11:13 AM EDT, 10/29/2025 (MT Newswires) -- Corning's (GLW) Q3 results came in slightly below expectations, indicating that the pace of earnings growth may stagnate in the near term, even though the long-term growth outlook remains solid, Morgan Stanley said in a note Tuesday.
The analysts said the strongest part of the quarter came from Corning's solar business, which grew 38% quarter-over-quarter and 64% year-over-year. Management also noted that the company's tax rate could decline slightly due to benefits from the One Big Beautiful Bill Act.
The analysts added that they remain cautious about how quickly new optical capacity will come online, as fiber sales were largely in line with expectations. "We could become more positive were we to see scale up opportunity come sooner than expected or Solar business to ramp more profitably than expected."
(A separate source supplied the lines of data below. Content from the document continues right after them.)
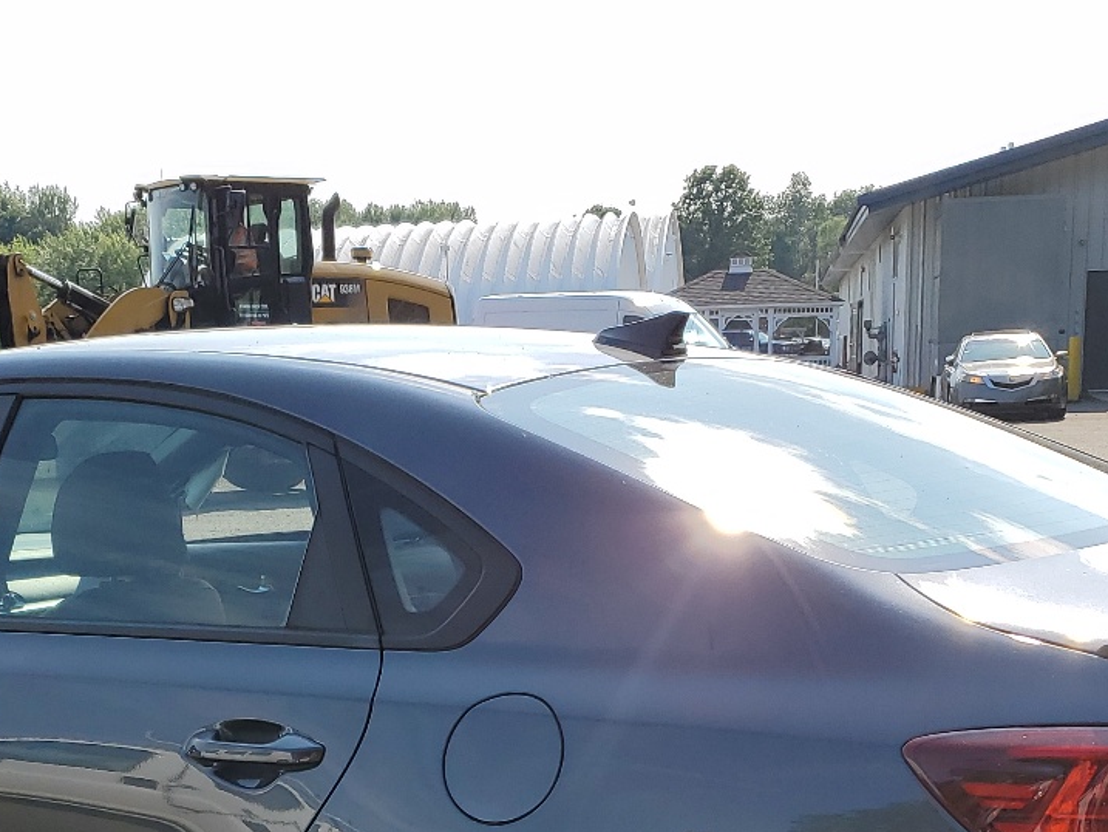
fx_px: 1857
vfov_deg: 23.9
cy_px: 877
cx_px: 397
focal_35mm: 58
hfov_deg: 33.0
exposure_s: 1/2500
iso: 50
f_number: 1.5
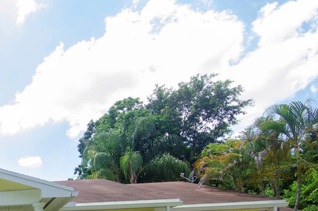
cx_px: -46
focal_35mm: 40
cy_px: 227
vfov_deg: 30.0
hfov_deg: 38.4
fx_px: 354
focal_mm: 11
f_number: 7.1
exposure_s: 1/30
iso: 100
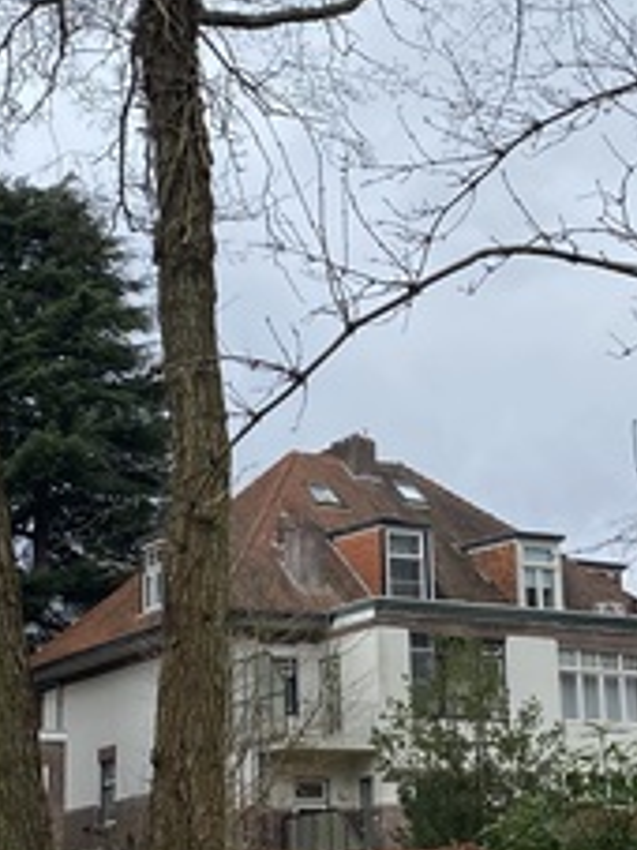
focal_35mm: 88
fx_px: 2161
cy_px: 359
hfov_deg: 16.7
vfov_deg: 22.2
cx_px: 431
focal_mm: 4.25
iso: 32
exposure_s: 1/1182
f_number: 1.8
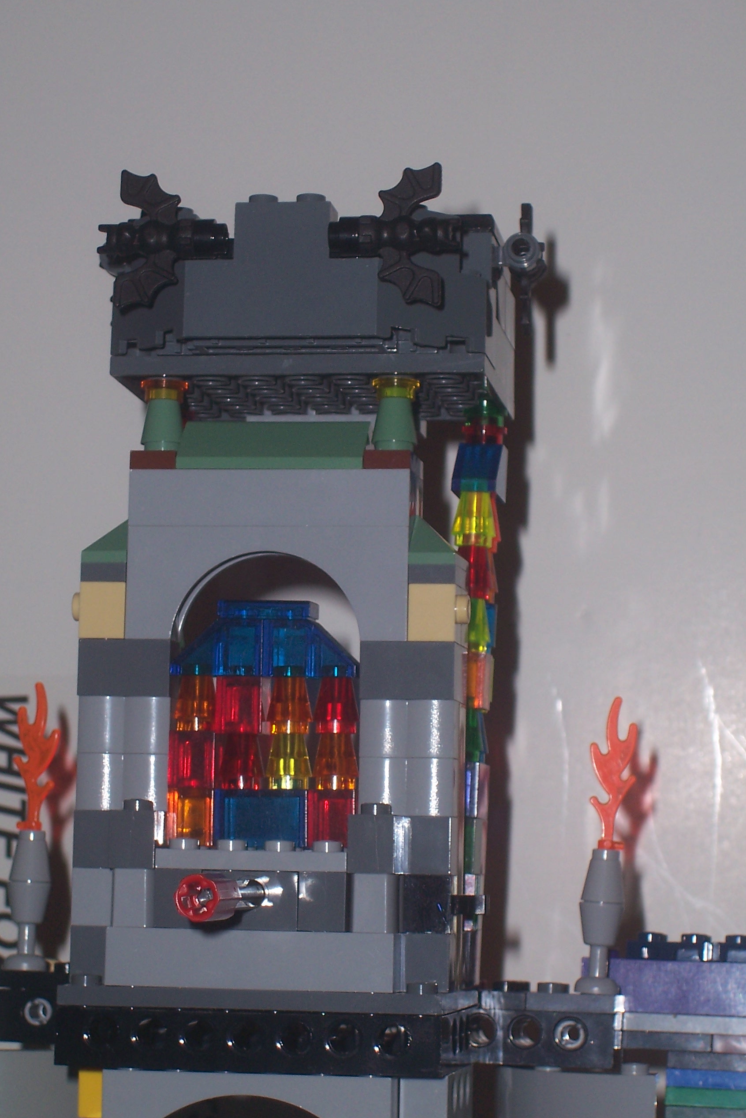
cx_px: 332
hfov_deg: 12.8
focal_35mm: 107
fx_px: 3326
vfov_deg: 19.1
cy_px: 562
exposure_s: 1/90
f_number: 4.6
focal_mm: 16.8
The analysts said demand for optical products remains strong, driven by hyperscaler projects and telecom carriers expanding their fiber networks. Strength in display, specialty materials, and solar should continue into Q4. However, they remain aware of capacity constraints that could limit upside potential.
They now forecast Q4 non-GAAP revenue and EPS of $4.36 billion and $0.70, respectively, and full-year 2025 figures of $16.35 billion and $2.52, up from their prior estimates of $4.15 billion and $0.64 for Q4 and $16.05 billion and $2.45 for the full year.
Morgan Stanley maintains its equal-weight rating on Corning with a price target of $82, up from $75.